■ Records provided ■

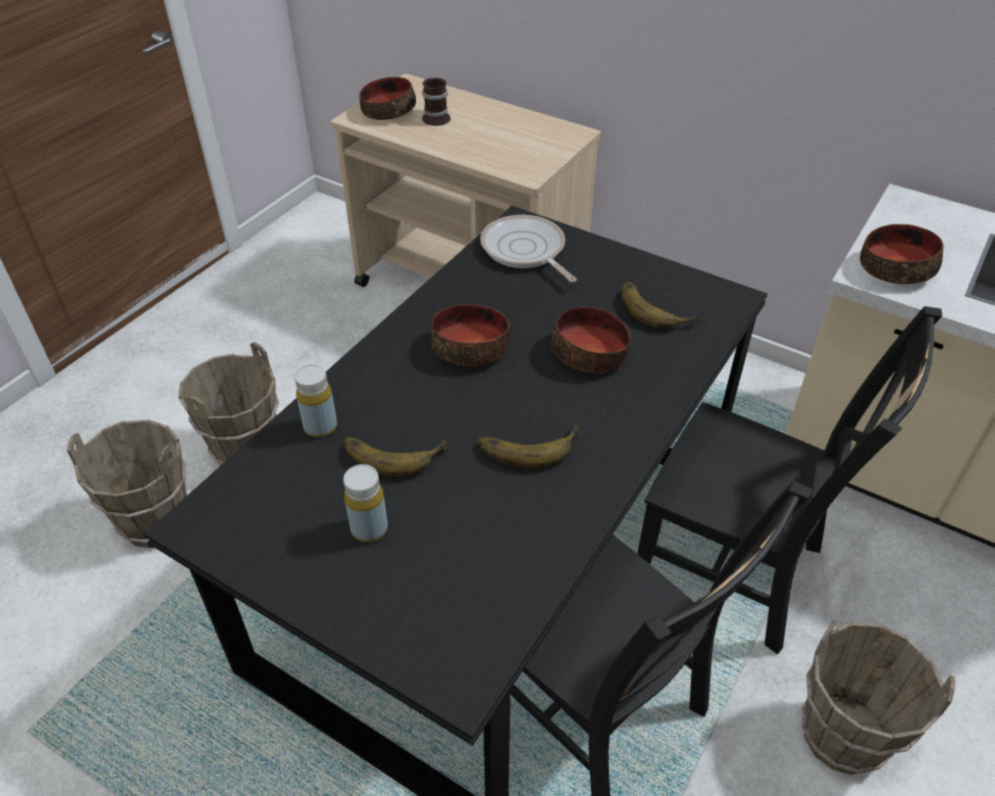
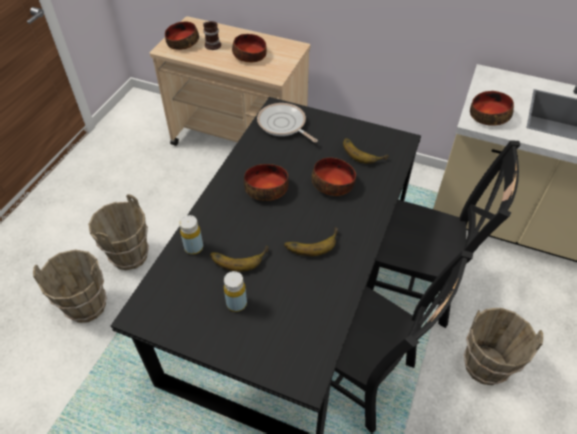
camera: 10 degrees left, 5 degrees up
(494, 139) = (250, 55): none -> bowl

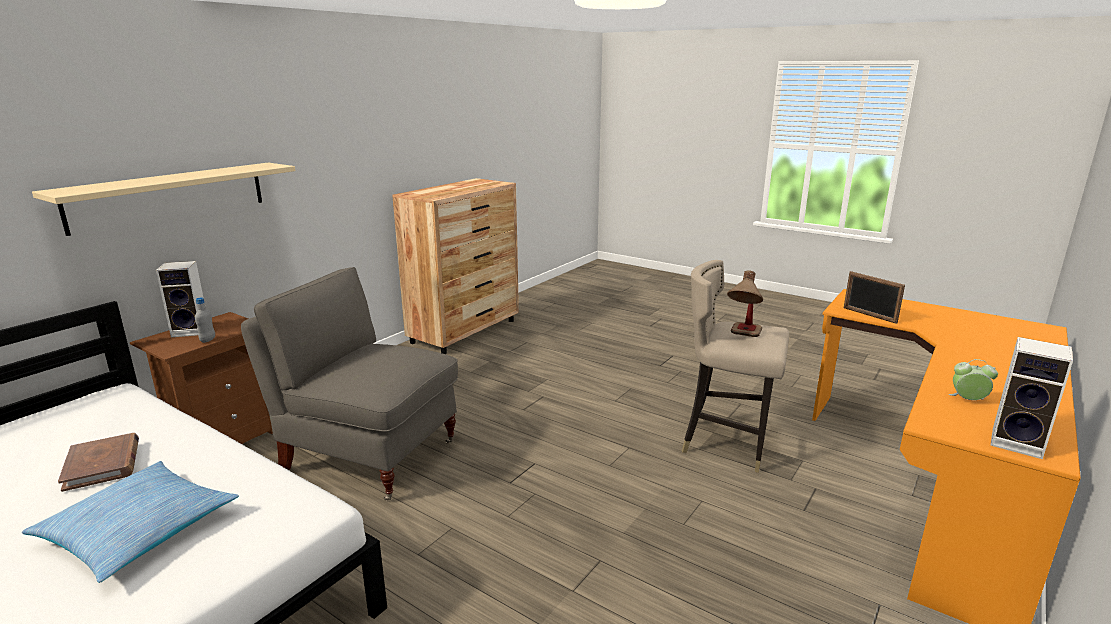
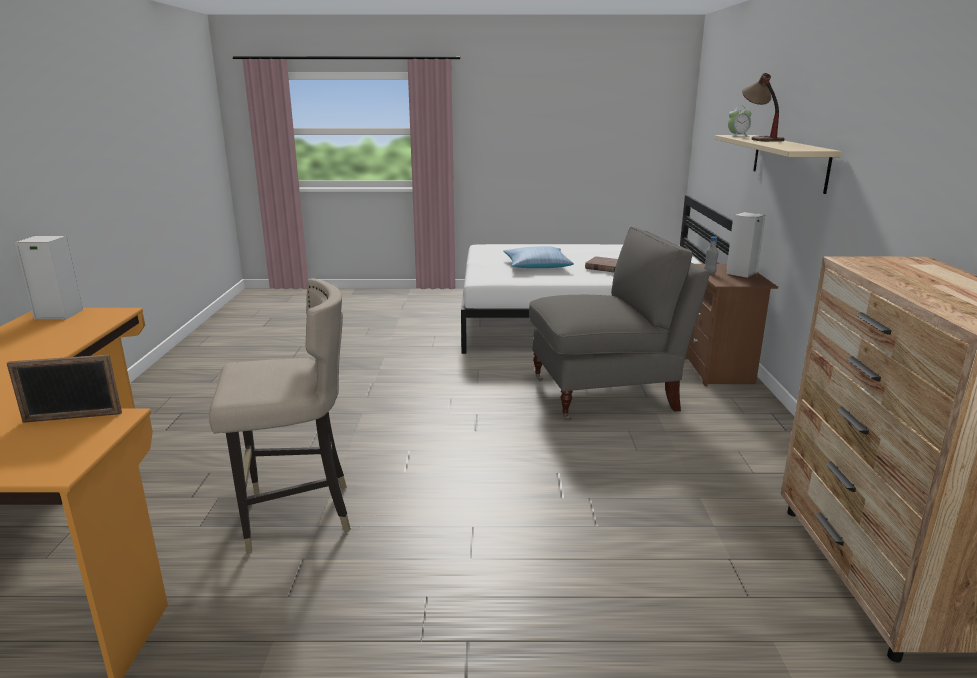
camera: 145 degrees right, 0 degrees up
(743, 337) = (272, 369): table lamp -> table lamp (759, 139)
(869, 315) = (72, 417): picture frame -> picture frame turned 150 degrees clockwise
(968, 400) = (60, 334): alarm clock -> alarm clock (737, 136)

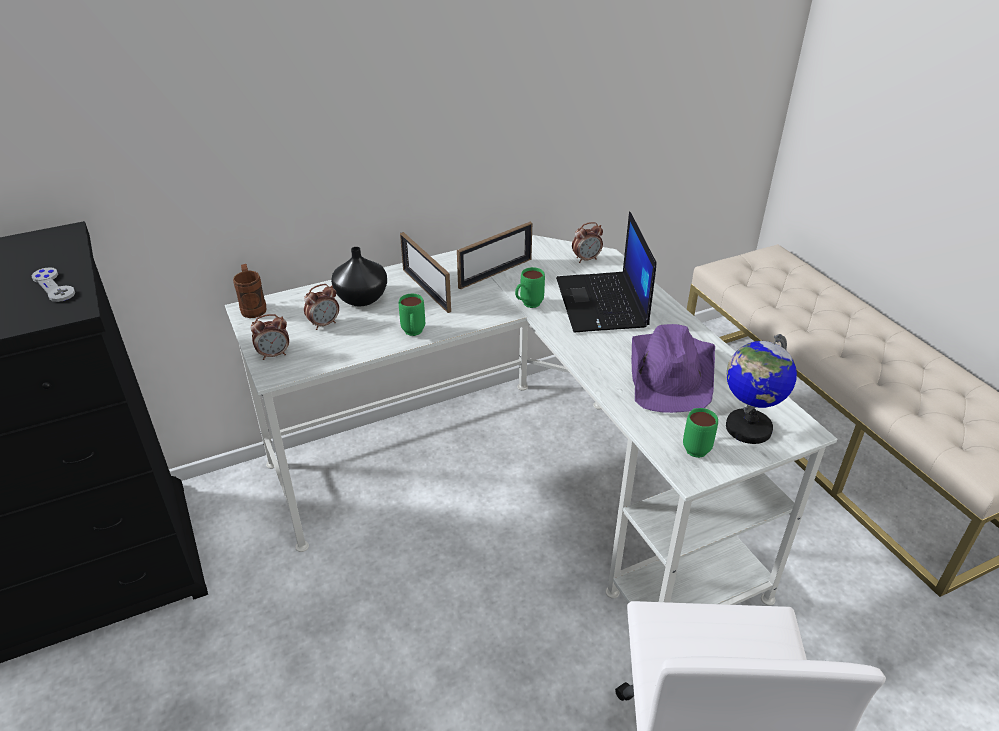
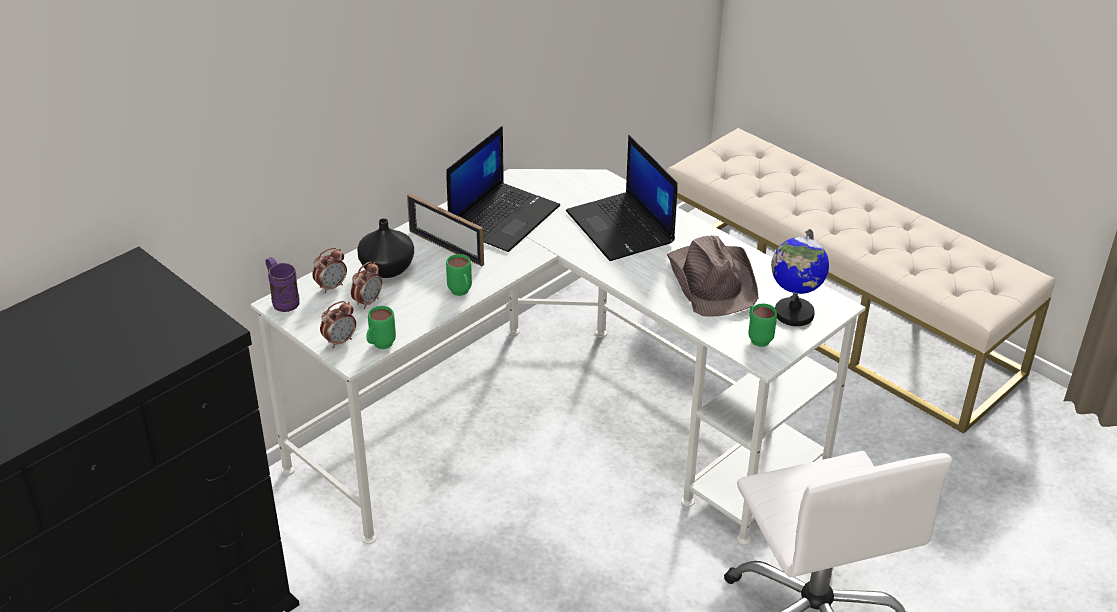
camera: 20 degrees left, 0 degrees up
(54, 286) = (178, 314): grey game controller -> none
(253, 307) = (282, 300): brown mug -> purple mug
(495, 273) = (503, 217): picture frame -> laptop
(528, 305) = (553, 243): green mug -> green mug (380, 346)
(586, 259) = (583, 185): alarm clock -> alarm clock (331, 287)
(672, 373) = (712, 281): purple hat -> brown hat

■ Problem description ■
The stretch to restate runs from the line above containing "(494, 139) = (250, 55): none -> bowl" through the line containing "camera: 20 degrees left, 0 degrees up". Copy it word for word, ends included, without pictures.

■ Answer box ■
(494, 139) = (250, 55): none -> bowl

camera: 145 degrees right, 0 degrees up
(743, 337) = (272, 369): table lamp -> table lamp (759, 139)
(869, 315) = (72, 417): picture frame -> picture frame turned 150 degrees clockwise
(968, 400) = (60, 334): alarm clock -> alarm clock (737, 136)

camera: 20 degrees left, 0 degrees up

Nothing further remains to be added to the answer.